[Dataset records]
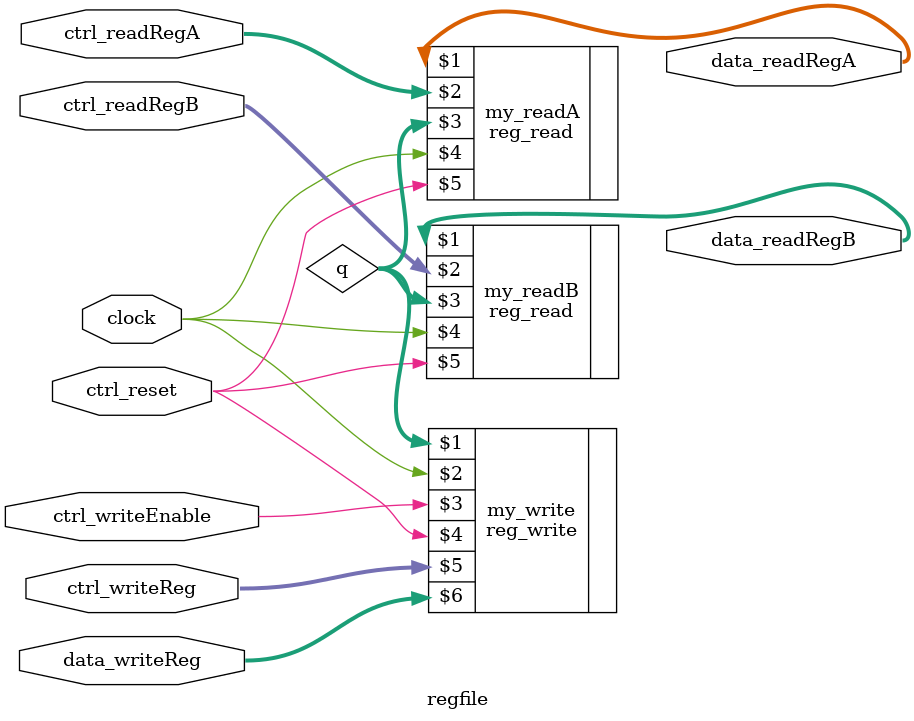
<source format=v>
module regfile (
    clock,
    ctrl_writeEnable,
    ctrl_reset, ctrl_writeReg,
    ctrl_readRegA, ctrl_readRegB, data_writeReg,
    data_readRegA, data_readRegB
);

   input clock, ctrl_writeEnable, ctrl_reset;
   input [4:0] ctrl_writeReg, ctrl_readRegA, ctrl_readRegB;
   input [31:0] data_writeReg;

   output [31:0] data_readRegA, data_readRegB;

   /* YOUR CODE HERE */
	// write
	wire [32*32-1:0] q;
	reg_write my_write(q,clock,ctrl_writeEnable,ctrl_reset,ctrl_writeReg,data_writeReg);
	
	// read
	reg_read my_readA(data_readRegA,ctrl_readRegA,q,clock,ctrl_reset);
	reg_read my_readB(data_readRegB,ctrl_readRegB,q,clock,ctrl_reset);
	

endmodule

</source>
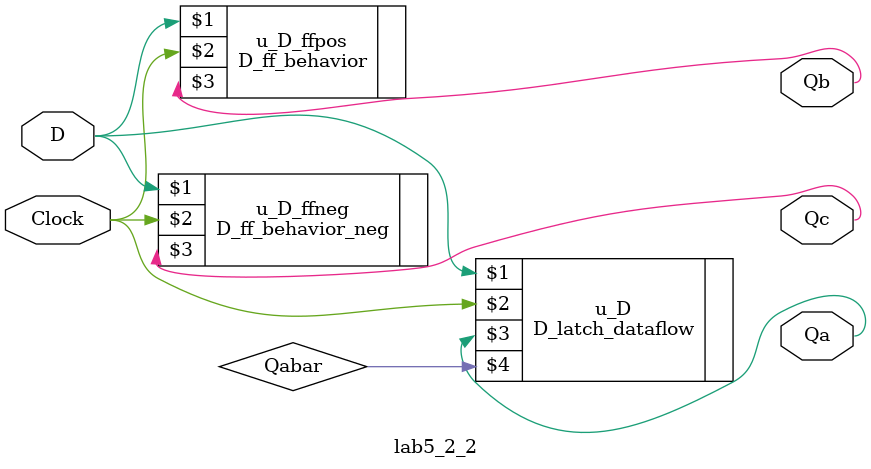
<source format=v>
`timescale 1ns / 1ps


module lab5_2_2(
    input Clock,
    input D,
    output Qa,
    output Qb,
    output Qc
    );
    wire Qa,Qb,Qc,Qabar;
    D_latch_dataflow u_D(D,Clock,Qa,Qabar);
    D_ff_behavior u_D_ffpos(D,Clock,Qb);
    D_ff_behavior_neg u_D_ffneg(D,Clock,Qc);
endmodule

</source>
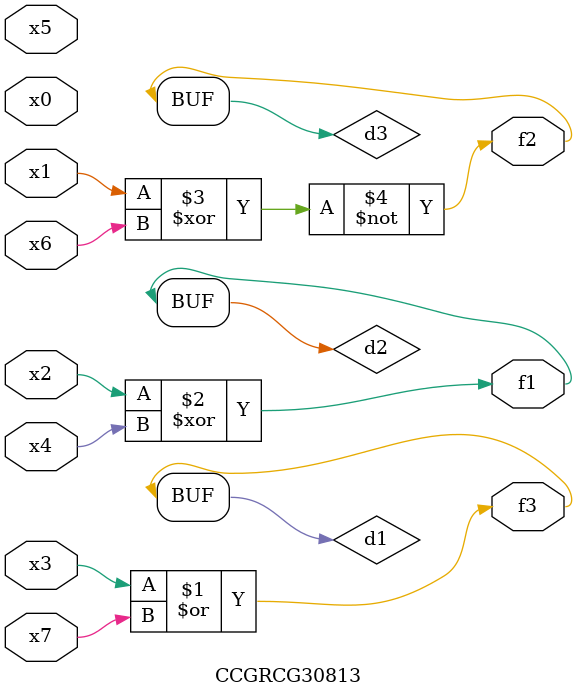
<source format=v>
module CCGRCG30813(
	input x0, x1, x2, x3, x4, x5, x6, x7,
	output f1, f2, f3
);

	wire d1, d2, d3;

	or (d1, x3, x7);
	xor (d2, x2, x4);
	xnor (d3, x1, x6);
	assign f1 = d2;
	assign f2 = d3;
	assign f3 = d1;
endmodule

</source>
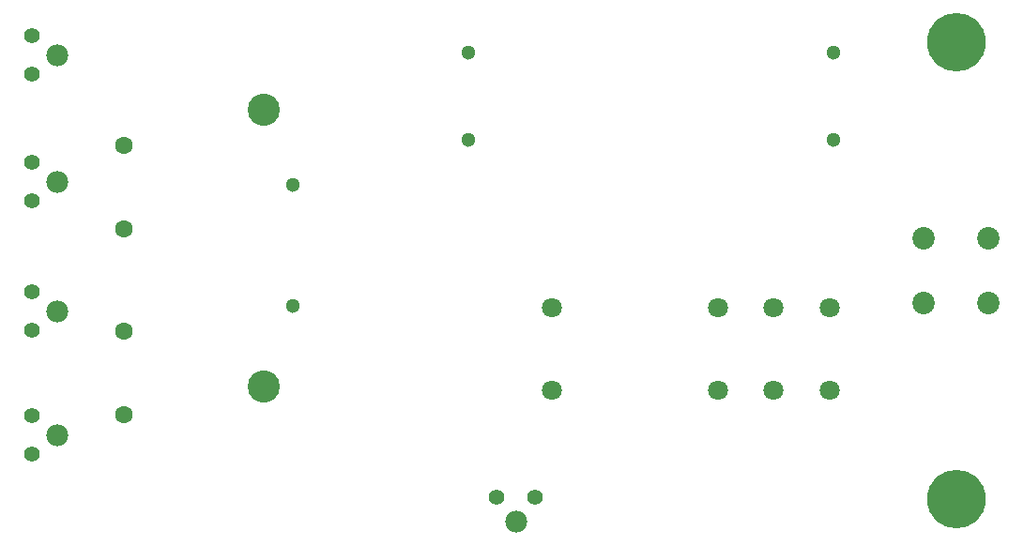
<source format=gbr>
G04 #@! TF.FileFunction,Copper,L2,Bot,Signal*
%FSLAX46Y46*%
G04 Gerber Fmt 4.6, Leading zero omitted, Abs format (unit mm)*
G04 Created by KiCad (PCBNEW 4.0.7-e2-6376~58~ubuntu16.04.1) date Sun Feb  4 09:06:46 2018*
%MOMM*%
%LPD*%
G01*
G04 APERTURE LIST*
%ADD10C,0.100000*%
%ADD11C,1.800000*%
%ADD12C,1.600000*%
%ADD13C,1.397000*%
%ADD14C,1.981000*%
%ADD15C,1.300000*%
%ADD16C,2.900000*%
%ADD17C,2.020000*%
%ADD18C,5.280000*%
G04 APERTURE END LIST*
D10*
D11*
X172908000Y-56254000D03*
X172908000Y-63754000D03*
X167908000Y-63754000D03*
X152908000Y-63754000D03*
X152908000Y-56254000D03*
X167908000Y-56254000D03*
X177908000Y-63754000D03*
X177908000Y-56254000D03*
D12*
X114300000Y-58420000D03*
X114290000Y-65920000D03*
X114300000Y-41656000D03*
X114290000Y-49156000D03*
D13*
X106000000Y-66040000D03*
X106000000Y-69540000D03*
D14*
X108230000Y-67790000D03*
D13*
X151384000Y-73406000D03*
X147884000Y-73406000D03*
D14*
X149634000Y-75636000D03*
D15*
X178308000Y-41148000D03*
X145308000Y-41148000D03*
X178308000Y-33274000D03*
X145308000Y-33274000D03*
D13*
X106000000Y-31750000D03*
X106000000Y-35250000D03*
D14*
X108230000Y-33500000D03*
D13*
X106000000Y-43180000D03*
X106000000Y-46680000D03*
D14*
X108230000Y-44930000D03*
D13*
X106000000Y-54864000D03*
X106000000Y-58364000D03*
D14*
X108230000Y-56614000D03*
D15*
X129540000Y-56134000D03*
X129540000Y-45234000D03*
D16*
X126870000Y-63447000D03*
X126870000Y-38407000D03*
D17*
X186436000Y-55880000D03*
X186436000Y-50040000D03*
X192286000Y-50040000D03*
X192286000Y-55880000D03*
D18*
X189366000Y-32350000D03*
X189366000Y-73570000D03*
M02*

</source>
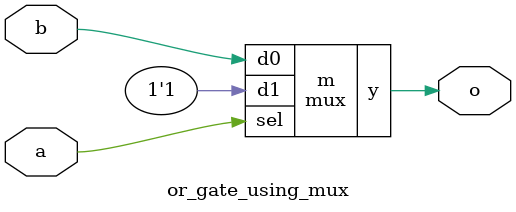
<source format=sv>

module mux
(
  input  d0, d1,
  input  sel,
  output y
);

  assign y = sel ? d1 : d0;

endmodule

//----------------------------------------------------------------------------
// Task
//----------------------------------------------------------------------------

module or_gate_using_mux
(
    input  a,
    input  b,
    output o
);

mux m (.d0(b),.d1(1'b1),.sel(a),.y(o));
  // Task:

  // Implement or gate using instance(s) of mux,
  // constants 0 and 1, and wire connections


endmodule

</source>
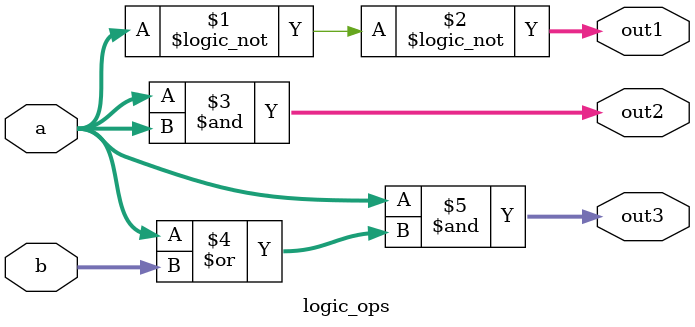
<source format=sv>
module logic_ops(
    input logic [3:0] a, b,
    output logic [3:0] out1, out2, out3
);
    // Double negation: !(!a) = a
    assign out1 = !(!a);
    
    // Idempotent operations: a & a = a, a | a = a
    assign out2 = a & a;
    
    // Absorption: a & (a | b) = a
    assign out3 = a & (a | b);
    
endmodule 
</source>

---

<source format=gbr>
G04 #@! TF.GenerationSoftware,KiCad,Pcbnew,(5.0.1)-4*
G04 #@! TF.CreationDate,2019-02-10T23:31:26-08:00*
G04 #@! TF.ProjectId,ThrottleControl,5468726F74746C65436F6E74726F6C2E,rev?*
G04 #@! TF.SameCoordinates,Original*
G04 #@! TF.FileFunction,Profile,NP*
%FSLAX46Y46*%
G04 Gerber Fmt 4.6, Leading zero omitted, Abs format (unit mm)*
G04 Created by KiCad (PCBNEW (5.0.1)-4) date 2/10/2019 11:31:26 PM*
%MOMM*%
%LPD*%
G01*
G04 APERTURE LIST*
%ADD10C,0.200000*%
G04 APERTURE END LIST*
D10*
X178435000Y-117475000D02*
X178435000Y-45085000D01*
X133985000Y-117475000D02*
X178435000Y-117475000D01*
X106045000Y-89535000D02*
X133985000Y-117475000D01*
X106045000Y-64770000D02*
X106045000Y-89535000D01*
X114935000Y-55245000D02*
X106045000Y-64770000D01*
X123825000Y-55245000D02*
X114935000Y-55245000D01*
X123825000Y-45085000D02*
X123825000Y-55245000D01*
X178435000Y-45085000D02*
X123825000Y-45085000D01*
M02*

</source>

...

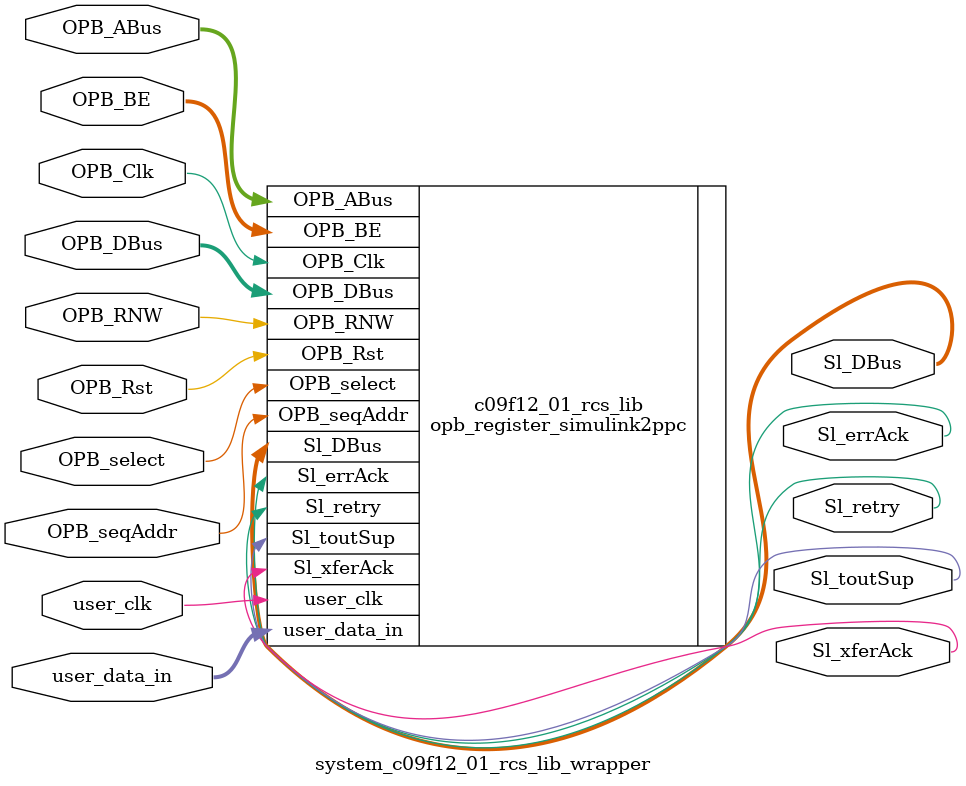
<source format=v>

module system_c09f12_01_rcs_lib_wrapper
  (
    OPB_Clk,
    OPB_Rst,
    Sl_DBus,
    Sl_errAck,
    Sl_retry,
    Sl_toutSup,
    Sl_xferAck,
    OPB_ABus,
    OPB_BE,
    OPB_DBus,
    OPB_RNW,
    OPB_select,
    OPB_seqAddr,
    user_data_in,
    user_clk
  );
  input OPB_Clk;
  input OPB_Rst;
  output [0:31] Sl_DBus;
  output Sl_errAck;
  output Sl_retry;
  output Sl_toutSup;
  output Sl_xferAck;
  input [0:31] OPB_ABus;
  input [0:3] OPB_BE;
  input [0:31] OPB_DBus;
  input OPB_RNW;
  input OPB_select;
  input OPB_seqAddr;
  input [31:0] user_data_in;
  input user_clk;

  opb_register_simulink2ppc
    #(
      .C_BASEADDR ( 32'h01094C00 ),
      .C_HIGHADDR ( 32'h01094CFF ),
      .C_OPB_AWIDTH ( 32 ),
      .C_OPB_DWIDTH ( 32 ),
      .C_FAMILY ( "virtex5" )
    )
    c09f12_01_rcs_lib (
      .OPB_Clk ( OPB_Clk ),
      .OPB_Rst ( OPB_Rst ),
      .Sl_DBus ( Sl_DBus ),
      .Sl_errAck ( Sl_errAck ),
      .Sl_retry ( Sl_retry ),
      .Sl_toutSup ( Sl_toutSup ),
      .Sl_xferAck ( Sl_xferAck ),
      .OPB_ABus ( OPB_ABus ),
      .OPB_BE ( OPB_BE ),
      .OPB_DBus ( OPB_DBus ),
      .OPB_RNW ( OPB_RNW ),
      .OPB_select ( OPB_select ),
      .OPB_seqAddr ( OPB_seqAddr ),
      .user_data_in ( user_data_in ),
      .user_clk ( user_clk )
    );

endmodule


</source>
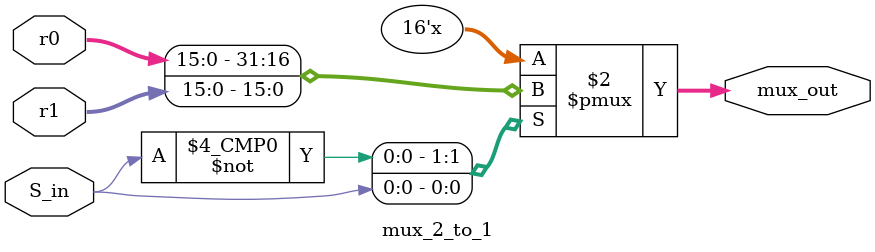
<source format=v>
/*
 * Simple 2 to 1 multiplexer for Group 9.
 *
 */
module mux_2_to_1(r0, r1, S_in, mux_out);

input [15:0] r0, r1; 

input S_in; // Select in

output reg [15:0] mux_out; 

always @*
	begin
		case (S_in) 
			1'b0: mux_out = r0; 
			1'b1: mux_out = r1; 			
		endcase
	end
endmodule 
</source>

Task details: In the records, locate each line holding the string "Created" and copy it.

Answer to the problem:
G04 Created by KiCad (PCBNEW 4.0.7-e2-6376~58~ubuntu16.04.1) date Sun Feb  4 09:06:46 2018*
G04 Created by KiCad (PCBNEW (5.0.1)-4) date 2/10/2019 11:31:26 PM*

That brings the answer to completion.